The 2016 European Society for Medical Oncology (ESMO) guidelines for the management of patients with mCRC concur with the ASCP/CAP/AMP/ASCO RAS mutational testing recommendations above. Additional recommendations include the following [172] :

  • Tumor  BRAF mutation status should be assessed alongside the assessment of tumor  RAS mutational status for prognostic assessment (and/or potential selection for clinical trials)
  • Dihydropyrimidine dehydrogenase (DPD) testing before 5-FU administration remains an option but is not routinely recommended 

  • UGT1A1 phenotyping remains an option and should be carried out in patients with a suspicion of UGT1A1 deficiency as reflected by low conjugated bilirubin and in patients where an irinotecan dose of >180 mg/m2 per administration is planned 

  • TS activity and TSER genotyping are not recommended for use in clinical practice

  • ERCC1 expression for treatment decisions involving the use of oxaliplatin is not recommended outside of clinical trial



Targeted Therapy

For BRAF V600E–mutated colorectal cancer unresponsive to previous oxaliplatin-based therapy without irinotecan, National Comprehensive Cancer Network (NCCN) guidelines include any of the following options for subsequent therapy [97] :

  • Irinotecan plus vemurafenib plus cetuximab or panitumumab (EGFR antibody)
  • Dabrafenib (BRAF inhibitor) plus trametinib (MEK inhibitor) plus cetuximab or panitumumab 
  • Encorafenib (BRAF inhibitor) plus binimetinib (MEK inhibitor) plus cetuximab or panitumumab

Other targeted treatment options are as follows: 

  • Larotrectinib or entrectinib are treatment options for patients with metastatic colorectal cancer that is NTRK gene fusion positive.
  • Combination immunotherapy options for dMMR/MSI-high advanced colorectal cancer are now included.
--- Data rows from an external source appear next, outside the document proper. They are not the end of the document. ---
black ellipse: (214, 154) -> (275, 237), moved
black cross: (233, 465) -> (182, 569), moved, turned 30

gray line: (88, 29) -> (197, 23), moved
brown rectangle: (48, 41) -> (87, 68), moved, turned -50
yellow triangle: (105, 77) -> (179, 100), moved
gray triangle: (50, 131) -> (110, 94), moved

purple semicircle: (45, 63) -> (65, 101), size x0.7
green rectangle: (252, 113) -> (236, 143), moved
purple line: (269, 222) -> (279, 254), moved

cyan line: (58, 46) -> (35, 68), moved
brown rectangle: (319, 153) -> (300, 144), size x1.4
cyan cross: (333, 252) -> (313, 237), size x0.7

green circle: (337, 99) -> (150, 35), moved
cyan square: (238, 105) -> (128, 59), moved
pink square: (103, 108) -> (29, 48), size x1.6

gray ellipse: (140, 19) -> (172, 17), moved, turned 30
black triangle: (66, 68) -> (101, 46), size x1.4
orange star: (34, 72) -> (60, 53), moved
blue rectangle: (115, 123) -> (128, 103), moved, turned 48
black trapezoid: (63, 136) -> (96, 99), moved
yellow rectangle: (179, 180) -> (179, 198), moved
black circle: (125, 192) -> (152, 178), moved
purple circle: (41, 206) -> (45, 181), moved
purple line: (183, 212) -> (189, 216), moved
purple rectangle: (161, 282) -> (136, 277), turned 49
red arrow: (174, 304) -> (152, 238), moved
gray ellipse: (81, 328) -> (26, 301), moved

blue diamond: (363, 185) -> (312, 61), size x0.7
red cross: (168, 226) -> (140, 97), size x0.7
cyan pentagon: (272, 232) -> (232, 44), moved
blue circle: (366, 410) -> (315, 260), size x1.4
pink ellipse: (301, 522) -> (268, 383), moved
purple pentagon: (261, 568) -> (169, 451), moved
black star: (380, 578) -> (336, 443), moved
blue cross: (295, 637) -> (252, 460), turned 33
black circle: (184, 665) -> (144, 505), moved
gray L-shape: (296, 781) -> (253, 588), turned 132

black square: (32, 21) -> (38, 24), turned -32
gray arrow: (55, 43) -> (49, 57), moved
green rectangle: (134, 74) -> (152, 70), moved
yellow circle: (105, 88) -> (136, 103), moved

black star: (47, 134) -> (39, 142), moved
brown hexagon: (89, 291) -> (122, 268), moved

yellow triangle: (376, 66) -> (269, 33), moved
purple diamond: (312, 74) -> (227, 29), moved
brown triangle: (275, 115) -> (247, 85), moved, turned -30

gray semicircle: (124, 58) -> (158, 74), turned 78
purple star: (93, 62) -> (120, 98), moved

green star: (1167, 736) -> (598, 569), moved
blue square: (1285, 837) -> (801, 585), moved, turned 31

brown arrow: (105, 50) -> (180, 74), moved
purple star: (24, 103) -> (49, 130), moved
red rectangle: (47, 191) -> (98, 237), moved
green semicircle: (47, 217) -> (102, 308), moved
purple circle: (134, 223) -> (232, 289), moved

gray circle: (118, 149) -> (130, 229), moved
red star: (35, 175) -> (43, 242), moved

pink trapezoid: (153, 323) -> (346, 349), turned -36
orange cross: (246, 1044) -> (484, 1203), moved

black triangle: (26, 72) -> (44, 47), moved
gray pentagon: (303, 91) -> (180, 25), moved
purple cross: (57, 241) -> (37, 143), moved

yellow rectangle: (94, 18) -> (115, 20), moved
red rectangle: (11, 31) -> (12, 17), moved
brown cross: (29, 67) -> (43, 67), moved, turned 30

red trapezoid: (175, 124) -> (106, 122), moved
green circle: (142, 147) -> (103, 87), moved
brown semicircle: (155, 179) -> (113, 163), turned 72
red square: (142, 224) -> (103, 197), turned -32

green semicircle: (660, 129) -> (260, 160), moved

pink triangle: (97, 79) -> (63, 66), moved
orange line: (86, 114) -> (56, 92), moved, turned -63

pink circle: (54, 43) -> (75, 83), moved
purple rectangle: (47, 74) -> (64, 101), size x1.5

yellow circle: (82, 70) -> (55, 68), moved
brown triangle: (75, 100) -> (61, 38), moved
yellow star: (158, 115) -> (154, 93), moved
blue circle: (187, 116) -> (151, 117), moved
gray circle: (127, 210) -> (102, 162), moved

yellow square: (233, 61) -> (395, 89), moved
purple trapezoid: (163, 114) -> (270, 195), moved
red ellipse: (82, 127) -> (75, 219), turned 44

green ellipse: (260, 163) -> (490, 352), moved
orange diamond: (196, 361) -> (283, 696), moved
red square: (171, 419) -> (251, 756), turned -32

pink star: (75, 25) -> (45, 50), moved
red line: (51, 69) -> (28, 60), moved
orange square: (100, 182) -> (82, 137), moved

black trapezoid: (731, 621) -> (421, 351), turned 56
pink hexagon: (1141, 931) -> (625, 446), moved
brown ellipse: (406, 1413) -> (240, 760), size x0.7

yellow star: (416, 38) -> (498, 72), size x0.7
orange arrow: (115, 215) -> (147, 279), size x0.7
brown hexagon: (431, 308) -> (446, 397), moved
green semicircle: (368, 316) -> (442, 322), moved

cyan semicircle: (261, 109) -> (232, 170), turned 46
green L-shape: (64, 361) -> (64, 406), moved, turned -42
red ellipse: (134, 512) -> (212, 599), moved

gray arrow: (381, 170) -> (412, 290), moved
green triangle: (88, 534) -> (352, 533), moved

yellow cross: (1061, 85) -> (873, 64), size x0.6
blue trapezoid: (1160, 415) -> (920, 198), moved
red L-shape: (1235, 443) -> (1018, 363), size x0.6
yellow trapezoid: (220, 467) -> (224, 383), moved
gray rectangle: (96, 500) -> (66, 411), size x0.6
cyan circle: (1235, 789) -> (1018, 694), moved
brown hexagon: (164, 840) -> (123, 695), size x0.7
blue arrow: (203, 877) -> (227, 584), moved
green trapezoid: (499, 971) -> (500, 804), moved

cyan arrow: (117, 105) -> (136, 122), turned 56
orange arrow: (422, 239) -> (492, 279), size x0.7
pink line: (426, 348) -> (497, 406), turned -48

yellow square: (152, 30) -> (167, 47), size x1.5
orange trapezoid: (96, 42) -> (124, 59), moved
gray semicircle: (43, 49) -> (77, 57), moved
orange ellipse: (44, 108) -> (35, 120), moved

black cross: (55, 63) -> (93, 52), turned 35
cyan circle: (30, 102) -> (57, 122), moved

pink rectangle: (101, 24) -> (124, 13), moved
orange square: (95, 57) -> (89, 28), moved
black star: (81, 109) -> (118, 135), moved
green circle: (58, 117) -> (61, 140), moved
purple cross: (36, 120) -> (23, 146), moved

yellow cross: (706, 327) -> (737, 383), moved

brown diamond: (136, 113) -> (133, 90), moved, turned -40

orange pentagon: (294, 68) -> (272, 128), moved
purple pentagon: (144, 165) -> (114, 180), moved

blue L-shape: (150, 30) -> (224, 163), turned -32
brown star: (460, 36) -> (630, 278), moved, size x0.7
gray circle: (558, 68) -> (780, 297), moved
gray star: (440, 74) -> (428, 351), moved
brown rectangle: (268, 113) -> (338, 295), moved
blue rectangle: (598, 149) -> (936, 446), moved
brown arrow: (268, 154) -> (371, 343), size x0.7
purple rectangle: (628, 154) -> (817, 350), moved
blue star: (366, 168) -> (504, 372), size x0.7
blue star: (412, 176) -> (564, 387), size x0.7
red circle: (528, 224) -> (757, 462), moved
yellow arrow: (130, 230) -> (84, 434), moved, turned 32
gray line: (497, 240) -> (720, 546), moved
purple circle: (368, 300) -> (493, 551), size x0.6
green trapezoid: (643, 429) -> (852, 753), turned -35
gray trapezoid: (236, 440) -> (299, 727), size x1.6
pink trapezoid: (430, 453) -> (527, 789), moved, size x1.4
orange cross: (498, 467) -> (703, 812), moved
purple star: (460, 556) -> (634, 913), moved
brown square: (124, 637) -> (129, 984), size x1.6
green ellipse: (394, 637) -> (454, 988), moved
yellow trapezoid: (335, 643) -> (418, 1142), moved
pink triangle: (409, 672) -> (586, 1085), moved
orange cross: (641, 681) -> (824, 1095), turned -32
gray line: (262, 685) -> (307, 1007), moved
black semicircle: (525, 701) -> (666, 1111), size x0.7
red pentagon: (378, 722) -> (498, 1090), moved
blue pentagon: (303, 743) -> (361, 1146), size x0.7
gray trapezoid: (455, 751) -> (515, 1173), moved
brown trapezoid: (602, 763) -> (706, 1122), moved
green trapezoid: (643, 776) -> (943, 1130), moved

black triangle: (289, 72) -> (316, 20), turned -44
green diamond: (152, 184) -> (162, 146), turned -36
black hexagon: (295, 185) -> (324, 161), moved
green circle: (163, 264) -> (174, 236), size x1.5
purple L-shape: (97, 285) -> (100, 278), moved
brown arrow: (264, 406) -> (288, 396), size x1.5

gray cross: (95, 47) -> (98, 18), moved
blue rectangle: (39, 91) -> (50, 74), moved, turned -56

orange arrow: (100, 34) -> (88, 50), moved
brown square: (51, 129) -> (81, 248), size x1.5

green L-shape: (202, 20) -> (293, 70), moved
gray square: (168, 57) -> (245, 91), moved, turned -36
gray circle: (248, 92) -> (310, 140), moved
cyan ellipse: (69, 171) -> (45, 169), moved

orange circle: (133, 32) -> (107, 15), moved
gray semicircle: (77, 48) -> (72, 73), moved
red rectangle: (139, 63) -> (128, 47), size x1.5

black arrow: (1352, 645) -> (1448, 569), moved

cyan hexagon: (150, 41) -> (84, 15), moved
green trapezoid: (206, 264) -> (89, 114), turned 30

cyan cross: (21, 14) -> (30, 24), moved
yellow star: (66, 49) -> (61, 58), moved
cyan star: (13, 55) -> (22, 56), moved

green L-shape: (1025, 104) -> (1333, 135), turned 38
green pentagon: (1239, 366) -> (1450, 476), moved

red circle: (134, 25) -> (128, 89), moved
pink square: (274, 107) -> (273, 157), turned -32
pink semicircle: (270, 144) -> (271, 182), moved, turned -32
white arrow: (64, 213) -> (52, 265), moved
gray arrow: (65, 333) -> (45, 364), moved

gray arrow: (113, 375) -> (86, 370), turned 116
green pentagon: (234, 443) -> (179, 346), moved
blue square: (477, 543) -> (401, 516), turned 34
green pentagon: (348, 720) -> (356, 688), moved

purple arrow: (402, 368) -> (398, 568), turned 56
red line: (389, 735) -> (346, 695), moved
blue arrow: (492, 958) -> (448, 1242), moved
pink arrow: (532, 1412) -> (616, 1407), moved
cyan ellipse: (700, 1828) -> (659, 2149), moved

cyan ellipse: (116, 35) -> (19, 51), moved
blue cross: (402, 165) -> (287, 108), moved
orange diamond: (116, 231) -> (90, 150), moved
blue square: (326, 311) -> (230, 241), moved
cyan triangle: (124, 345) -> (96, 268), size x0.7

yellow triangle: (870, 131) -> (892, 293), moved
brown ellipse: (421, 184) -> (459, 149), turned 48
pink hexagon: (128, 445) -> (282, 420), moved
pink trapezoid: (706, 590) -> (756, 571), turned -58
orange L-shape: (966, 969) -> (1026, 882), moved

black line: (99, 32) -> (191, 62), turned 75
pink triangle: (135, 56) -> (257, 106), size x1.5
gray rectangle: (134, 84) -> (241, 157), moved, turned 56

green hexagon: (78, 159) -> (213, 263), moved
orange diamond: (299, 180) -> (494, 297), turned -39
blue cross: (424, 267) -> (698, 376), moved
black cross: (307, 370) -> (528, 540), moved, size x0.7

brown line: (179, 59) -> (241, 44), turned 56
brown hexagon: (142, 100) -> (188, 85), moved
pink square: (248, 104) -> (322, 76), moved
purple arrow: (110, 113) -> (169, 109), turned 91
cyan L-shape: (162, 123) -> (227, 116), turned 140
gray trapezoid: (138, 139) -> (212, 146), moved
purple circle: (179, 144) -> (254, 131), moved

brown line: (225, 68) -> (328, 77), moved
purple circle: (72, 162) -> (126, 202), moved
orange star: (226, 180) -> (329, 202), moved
In the first-line setting, nivolumab or pembrolizumab, or a combination of nivolumab and ipilimumab, are listed as category 2B recommendations for patients with dMMR/MSI-high disease who are not appropriate candidates for treatment with cytotoxic combinations.
  • Modified FOLFOXIRI (fluorouracil, leucovorin, oxaliplatin, irinotecan) plus panitumumab or cetuximab is recommended for patients with unresectable metastatic colorectal cancer with synchronous liver and/or lung metastases alone, KRAS/NRAS/BRAF wild-type, and left-sided tumors.